PENNSYLVANIA -- Pennsylvania's Department of Health is investigating more than a dozen cases of lung illnesses potentially linked to vaping.
The problem is something that's been seen across the country.
As of Tuesday, at least six people have died as a result of vaping-related illnesses.
The Centers for Disease Control and Prevention are urging vape users to quit all forms until more is known.
Those running local vape shops in South Central Pennsylvania say they are just as anxious for answers.
"We want to know what’s going on so we can inform our customers," said Brandon Mueller, owner, Ace of Vapes.
The number of vaping-related illnesses nationwide is growing, however the exact cause is unknown.
According to the Centers for Disease Control and Prevention there are at least 450 cases across the United States of severe lung disease potentially linked to vaping.
Some of these cases are still under investigation.
Pennsylvania's Department of Health confirmed it currently has 17 suspected cases and are investigating an additional 20.
Health officials say the majority of the cases are males in their early to mid twenties that are reporting symptoms of chest pain and vomiting.
"We are continuing to work on investigating all of these cases to determine whether they are similar to what has been seen nationally, or different." - Pennsylvania Department of Health
However, vape shop owners like Brandon Mueller say they don't believe the issue is tied to lab certified products sold in stores.

REQUIRED ACTIONS
A: According to the vaping article, how many suspected cases has Pennsylvania's Department of Health confirmed?
B: Write out the passage of the vaping article between "As of Tuesday, at" and "cause is unknown.", inclusive.

PROVIDED INFORMATION
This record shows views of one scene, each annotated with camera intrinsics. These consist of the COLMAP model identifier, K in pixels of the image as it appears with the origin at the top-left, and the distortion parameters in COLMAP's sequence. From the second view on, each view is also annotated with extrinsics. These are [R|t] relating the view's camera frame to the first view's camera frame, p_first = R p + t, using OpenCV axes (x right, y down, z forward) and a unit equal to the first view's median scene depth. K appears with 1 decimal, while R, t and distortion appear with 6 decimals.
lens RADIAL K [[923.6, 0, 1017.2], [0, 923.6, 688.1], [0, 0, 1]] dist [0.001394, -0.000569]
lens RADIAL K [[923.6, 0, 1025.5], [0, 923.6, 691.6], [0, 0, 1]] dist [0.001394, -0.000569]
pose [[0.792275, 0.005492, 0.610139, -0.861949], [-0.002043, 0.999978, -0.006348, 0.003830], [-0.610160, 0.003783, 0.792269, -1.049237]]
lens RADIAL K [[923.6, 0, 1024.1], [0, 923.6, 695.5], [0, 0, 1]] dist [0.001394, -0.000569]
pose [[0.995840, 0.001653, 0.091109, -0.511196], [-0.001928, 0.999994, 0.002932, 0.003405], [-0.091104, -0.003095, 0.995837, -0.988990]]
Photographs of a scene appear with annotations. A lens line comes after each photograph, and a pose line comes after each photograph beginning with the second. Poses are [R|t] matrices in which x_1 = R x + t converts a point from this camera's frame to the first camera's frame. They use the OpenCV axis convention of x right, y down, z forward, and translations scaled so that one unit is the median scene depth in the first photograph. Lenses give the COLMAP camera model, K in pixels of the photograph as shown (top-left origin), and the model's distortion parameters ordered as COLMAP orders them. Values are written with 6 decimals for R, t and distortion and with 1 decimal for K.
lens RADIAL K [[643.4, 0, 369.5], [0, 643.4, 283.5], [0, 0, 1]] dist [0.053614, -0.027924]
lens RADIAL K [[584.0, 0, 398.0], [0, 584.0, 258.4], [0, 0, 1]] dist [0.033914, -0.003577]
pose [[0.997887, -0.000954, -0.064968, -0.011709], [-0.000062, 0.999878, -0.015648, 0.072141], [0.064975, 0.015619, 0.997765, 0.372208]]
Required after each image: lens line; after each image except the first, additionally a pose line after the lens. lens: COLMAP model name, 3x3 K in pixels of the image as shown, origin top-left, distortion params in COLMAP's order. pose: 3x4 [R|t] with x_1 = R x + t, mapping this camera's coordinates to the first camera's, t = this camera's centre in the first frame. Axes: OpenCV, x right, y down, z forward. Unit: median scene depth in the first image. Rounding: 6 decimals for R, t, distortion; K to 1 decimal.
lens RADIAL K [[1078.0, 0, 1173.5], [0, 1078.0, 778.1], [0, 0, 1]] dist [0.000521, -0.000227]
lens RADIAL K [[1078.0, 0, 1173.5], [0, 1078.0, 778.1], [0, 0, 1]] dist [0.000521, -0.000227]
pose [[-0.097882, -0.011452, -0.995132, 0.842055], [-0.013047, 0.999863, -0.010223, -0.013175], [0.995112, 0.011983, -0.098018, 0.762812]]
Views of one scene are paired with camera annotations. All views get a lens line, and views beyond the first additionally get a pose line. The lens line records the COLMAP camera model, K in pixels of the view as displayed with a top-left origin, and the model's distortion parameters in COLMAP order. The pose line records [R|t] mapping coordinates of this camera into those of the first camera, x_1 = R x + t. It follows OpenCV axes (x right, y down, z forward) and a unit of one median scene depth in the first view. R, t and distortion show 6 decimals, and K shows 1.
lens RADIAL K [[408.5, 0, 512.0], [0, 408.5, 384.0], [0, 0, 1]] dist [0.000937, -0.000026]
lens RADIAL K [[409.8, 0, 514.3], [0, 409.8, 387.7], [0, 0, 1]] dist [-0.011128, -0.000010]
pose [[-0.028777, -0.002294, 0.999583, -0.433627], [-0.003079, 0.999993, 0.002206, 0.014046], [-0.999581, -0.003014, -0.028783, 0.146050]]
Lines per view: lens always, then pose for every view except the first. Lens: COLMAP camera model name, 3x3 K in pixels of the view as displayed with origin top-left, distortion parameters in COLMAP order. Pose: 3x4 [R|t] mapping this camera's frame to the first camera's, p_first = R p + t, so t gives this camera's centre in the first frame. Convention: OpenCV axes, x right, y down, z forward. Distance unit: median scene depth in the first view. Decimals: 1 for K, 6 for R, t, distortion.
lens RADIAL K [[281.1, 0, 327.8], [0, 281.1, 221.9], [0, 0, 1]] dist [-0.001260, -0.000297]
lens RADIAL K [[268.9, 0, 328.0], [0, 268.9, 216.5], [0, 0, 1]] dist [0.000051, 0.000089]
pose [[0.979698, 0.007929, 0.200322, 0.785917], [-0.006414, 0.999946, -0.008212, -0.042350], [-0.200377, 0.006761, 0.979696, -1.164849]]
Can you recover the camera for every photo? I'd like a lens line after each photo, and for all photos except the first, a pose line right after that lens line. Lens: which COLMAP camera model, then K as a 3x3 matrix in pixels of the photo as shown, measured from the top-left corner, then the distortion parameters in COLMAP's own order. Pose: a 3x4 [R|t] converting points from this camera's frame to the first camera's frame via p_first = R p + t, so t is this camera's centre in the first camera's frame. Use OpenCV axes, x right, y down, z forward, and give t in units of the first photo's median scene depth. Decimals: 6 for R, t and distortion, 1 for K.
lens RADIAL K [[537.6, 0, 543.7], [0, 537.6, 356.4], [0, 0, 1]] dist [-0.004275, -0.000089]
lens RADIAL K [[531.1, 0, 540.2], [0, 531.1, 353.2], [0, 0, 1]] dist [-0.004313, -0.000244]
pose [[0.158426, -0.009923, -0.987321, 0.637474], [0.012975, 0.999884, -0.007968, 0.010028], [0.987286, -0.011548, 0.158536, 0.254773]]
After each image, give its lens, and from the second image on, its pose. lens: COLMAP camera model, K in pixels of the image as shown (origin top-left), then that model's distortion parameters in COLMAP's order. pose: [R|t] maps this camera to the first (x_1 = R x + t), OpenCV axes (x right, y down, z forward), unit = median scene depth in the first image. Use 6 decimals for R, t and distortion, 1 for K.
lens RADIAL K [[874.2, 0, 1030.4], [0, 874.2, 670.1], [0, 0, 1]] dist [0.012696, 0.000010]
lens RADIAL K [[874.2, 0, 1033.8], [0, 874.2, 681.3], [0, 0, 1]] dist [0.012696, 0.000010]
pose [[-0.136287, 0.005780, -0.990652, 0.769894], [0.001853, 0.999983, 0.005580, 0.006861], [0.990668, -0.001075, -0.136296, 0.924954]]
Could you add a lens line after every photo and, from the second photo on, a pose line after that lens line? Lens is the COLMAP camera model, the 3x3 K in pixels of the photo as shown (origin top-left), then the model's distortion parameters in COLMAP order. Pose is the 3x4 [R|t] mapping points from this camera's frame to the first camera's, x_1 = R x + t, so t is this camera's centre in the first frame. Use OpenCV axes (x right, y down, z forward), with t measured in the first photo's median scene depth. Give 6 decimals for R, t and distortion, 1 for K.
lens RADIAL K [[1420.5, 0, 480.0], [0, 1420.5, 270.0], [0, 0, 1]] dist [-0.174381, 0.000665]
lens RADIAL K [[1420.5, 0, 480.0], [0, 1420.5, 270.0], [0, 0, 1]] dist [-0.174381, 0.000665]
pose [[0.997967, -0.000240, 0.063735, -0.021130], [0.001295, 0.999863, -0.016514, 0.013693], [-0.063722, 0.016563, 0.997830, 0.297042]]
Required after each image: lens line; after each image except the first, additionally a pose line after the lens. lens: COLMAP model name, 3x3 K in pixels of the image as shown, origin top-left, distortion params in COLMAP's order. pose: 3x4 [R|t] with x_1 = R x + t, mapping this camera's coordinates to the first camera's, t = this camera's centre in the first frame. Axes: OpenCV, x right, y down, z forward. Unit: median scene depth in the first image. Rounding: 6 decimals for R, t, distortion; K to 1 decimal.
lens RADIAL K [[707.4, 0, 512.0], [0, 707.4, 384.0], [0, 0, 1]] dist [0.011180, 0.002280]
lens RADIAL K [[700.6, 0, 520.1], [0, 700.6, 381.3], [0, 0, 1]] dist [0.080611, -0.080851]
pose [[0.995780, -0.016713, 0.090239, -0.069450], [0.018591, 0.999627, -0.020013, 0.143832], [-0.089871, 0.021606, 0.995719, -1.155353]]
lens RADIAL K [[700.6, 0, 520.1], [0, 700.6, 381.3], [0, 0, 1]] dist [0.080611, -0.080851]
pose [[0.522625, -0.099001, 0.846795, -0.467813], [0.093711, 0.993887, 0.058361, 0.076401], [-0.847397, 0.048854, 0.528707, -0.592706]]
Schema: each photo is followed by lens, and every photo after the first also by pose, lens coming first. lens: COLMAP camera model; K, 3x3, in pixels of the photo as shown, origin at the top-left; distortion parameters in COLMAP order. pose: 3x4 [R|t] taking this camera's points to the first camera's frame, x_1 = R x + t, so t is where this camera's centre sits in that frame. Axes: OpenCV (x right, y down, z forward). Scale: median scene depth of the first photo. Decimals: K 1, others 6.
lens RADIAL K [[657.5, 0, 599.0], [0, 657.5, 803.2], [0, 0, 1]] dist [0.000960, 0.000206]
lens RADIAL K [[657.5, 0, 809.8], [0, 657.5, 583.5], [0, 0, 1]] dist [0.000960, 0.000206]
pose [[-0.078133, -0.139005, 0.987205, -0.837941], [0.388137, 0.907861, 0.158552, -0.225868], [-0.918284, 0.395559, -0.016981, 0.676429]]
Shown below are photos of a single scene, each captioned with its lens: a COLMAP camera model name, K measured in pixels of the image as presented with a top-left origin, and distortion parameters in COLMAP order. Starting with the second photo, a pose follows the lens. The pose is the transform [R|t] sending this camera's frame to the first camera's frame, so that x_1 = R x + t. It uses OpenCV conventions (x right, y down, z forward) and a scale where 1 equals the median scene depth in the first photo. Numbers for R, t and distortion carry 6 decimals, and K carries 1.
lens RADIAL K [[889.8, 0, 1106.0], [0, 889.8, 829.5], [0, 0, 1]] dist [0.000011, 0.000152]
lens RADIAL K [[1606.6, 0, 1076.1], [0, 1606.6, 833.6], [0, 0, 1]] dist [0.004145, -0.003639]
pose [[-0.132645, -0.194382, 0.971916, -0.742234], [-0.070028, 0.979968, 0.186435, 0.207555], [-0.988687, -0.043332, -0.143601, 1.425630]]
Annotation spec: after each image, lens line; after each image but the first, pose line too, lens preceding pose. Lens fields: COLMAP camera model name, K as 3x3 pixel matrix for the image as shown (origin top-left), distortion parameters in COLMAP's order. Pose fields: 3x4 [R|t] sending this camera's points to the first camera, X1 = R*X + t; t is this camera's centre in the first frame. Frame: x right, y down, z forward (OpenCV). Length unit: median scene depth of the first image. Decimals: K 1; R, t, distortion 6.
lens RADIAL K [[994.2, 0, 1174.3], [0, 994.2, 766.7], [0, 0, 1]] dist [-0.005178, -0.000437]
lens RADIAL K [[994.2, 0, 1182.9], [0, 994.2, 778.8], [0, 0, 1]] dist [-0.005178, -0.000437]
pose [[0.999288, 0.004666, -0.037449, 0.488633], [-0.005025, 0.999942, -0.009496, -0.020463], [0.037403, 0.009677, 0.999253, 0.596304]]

RESPONSES BY TASK
A: 17 suspected cases.

B:
As of Tuesday, at least six people have died as a result of vaping-related illnesses.
The Centers for Disease Control and Prevention are urging vape users to quit all forms until more is known.
Those running local vape shops in South Central Pennsylvania say they are just as anxious for answers.
"We want to know what’s going on so we can inform our customers," said Brandon Mueller, owner, Ace of Vapes.
The number of vaping-related illnesses nationwide is growing, however the exact cause is unknown.